Mulher na Polícia disse...

Olá André!

É um assunto muito interessante. E fica melhor podendo acompanhar as suas idéias em contraposição aos argumentos de Revel.

A situação da Bélgica é o que me falou mais forte. Há um sentimento de nação bem ligado à questão da identidade que dificilmente poderia ser substituído por qualquer outra proposta.

Sabes que tal sentimento me parece ser tão primitivo a ponto de sequer me permitir pensar seriamente em qualquer proposta no sentido de um governo mundial?

Na verdade quando imagino por exemplo como legitimar um governo desses, já me sinto muito incomodada. Será isso trauma do imperialismo americano? Ou das manipulações na época da guerra fria? Da eterna exploração dos países pobres pelos países ricos??? Não sei explicar. Sei que não me agrada nem um pouco essa idéia do seu amigo Revel.

• [TAREFA A] No comentário, a situação de qual país é a que mais impressionou?
• [TAREFA B] Reproduza o trecho do comentário de "Mulher na Polícia" a "seu amigo Revel.".
• [TAREFA C] Traduza para o inglês esta frase do comentário: "A situação da Bélgica é o que me falou mais forte."
Os dados vêm de uma fonte diferente da do comentário.

• [CONTEÚDO DOS DADOS]

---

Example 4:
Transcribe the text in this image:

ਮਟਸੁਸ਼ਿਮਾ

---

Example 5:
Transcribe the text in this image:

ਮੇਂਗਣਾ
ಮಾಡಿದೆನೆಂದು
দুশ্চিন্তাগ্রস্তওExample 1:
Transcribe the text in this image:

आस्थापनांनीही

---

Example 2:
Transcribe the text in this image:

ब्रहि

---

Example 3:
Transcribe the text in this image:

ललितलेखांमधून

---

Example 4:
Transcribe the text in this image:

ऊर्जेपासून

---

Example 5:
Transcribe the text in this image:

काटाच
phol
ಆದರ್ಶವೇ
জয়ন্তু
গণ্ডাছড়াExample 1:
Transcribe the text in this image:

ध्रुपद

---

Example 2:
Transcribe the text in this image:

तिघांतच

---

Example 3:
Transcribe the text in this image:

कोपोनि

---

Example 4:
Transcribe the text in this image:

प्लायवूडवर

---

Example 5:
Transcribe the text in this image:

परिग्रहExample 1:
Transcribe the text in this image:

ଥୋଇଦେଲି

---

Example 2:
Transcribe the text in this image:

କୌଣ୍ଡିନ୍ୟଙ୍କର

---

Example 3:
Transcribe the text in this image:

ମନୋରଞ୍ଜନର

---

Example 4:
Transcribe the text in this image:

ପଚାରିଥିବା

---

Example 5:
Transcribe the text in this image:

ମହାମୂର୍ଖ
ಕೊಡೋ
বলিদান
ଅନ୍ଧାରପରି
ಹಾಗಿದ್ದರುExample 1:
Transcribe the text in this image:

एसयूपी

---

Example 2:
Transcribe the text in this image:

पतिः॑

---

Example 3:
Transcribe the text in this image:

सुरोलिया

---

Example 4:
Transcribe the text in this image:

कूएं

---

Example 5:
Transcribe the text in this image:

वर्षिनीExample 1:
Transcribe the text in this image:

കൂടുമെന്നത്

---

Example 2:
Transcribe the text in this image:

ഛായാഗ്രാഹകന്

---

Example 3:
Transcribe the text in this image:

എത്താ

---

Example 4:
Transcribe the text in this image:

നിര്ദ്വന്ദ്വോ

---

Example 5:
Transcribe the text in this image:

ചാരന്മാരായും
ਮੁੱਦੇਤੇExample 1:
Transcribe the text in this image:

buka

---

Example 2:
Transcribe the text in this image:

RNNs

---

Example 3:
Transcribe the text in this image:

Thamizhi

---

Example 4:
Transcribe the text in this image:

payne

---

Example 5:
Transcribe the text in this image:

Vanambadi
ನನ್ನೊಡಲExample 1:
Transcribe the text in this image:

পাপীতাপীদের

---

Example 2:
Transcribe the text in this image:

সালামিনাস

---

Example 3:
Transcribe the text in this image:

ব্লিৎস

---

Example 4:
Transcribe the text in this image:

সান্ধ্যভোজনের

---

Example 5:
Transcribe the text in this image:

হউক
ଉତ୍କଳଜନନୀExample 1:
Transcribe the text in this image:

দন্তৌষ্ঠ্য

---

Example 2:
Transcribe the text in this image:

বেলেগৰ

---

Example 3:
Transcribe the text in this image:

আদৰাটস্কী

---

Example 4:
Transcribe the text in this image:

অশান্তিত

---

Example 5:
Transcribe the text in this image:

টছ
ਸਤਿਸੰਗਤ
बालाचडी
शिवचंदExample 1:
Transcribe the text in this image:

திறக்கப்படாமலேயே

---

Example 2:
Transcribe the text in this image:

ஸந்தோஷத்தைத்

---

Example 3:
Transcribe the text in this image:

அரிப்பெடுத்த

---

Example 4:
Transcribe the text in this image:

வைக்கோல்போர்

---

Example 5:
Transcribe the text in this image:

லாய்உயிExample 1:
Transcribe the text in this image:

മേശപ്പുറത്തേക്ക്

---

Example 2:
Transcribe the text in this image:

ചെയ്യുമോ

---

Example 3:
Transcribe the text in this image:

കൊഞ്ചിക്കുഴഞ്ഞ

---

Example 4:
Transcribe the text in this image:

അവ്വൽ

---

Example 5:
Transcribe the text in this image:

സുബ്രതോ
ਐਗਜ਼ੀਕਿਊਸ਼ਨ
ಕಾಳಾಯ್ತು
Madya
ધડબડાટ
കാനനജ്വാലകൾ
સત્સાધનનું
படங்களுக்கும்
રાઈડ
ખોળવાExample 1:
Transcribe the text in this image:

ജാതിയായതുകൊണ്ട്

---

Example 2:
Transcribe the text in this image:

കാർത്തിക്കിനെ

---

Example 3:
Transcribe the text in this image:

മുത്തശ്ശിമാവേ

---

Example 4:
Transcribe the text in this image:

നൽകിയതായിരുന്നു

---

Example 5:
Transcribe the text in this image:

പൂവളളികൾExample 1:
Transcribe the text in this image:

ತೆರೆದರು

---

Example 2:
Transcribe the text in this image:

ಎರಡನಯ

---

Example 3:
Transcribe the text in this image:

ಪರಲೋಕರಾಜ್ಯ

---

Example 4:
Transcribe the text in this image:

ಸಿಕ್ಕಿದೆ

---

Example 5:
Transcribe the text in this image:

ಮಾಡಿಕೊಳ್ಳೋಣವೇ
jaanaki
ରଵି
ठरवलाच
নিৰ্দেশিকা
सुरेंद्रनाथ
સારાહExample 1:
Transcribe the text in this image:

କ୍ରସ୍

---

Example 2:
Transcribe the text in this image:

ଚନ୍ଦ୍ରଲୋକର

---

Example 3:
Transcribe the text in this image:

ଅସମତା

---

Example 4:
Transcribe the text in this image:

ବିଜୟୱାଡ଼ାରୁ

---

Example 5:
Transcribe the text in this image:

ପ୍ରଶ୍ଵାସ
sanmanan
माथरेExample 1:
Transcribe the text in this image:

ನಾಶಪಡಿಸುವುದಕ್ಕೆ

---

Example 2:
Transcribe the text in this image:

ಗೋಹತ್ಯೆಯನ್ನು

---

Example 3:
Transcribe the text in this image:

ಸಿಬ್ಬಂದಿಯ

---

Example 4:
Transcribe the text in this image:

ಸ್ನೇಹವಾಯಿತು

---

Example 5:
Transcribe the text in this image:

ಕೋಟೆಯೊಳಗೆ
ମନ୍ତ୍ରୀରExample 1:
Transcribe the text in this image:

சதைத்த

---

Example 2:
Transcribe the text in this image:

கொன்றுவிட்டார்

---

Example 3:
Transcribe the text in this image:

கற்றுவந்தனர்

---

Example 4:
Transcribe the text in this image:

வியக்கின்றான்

• [RESPOSTA COMPLETA A] A da Bélgica.

• [RESPOSTA COMPLETA B]
Mulher na Polícia disse...

Olá André!

É um assunto muito interessante. E fica melhor podendo acompanhar as suas idéias em contraposição aos argumentos de Revel.

A situação da Bélgica é o que me falou mais forte. Há um sentimento de nação bem ligado à questão da identidade que dificilmente poderia ser substituído por qualquer outra proposta.

Sabes que tal sentimento me parece ser tão primitivo a ponto de sequer me permitir pensar seriamente em qualquer proposta no sentido de um governo mundial?

Na verdade quando imagino por exemplo como legitimar um governo desses, já me sinto muito incomodada. Será isso trauma do imperialismo americano? Ou das manipulações na época da guerra fria? Da eterna exploração dos países pobres pelos países ricos??? Não sei explicar. Sei que não me agrada nem um pouco essa idéia do seu amigo Revel.

• [RESPOSTA COMPLETA C] The situation in Belgium is what struck me most strongly.